A susceptor disposed inside the chamber space (11);
Lift rings 13 formed on both sides of the susceptor; and
It includes a moving means for moving the lift ring 13 up and down,
The wafer (W) can move up and down above the susceptor by moving the lift ring 13 up and down,
The shell further includes an internal shower head (17a) and an external shower head (17b) disposed at the upper part of the chamber space (11), and a shower head heater (171) is disposed on the internal shower head (17a). Etching process chamber. delete The shallow etching process chamber according to claim 1, further comprising a baffle (18) disposed between the inner shower head (17a) and the outer shower head (17b). The shallow etch process chamber of claim 3, wherein the raised lift ring (13) contacts the baffle (18). The shallow etching process chamber according to claim 1, wherein a process space is formed between the internal shower head (17a) and the wafer (W) by the raised lift ring (13).
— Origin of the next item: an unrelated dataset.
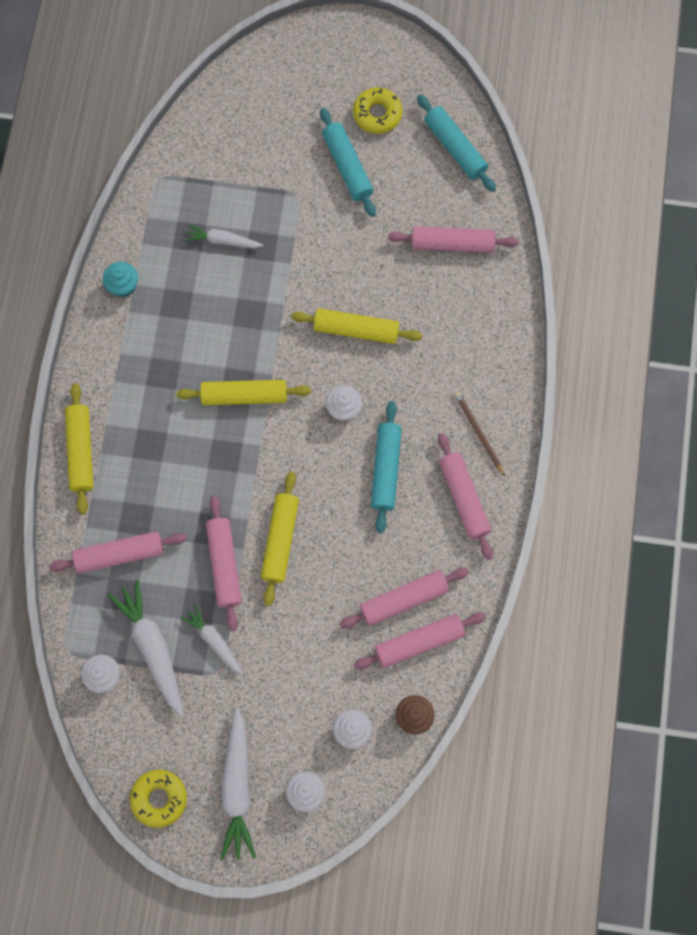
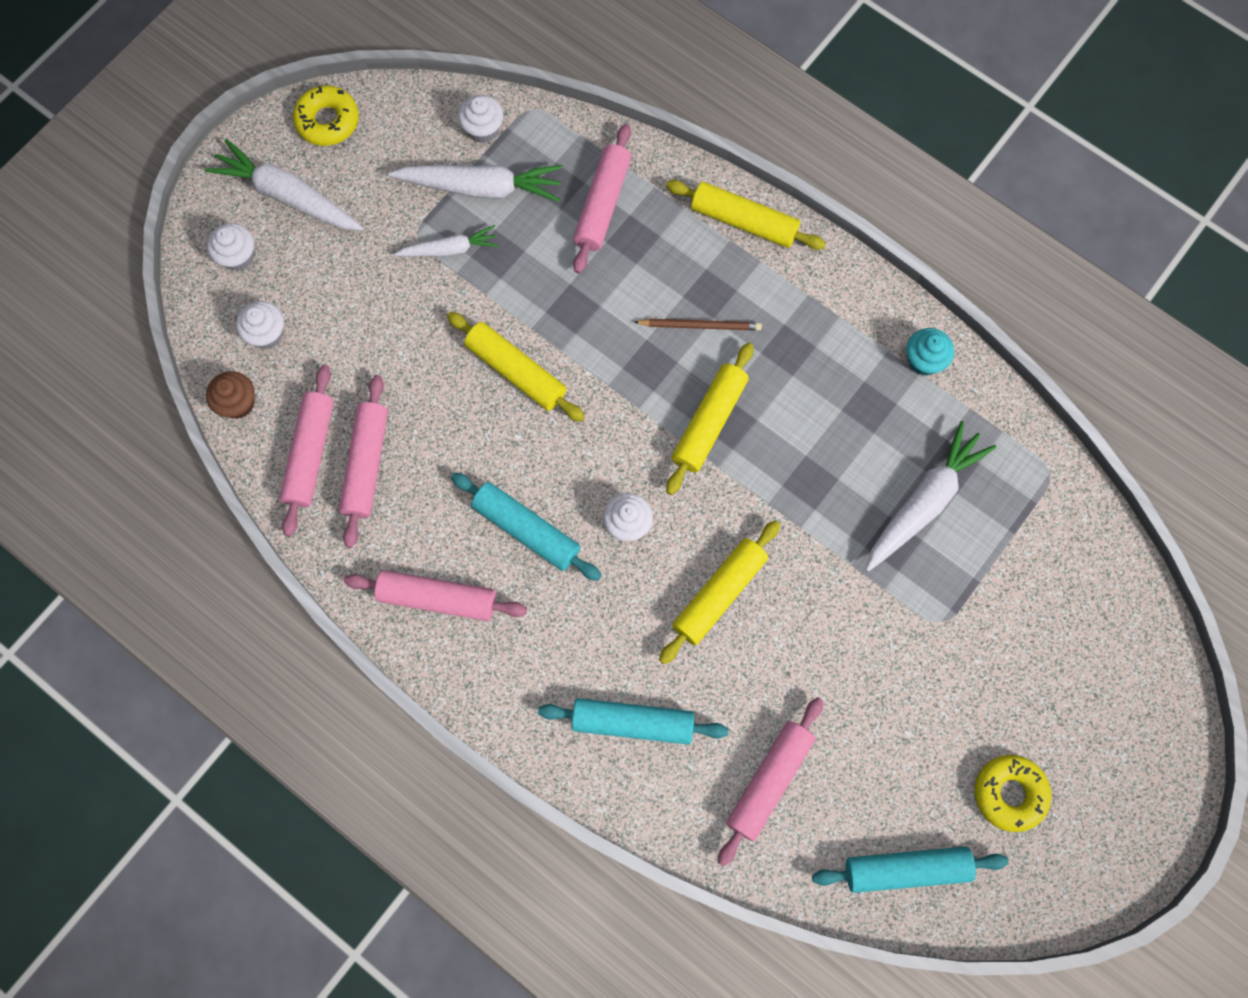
camera: 120 degrees right, 0 degrees up
white carrot [185,224,264,248] -> white carrot [866,421,996,572], size x1.69
pink rolling pin [206,495,242,631] -> none
turquoise rolling pin [320,108,376,217] -> turquoise rolling pin moved to [538,698,728,744]
brown pencil [454,391,505,476] -> brown pencil moved to [634,318,762,330]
The shallow etching process chamber according to claim 1, further comprising a ring heater (131) disposed inside the lift ring (13). The shallow etching process chamber according to claim 1, wherein the moving means comprises linear gears (14a, 14b) and lift axes (15a, 15b) movable along the linear gears (14a, 14b). The shallow etching process chamber of claim 1, further comprising an internal shower head (17a) and a moving gas wall (42) movable up and down to surround an upper portion of the internal shower head (17a). The shallow etch process chamber of claim 1, wherein a flow path is formed in the baffle (18). The method of claim 4, wherein the lift ring 13 is in contact with the bottom surface of the baffle 18, in contact with a portion of the bottom surface of the baffle 18, or in contact with the bottom surface and the inner surface of the baffle 18. Cellular etching process chamber.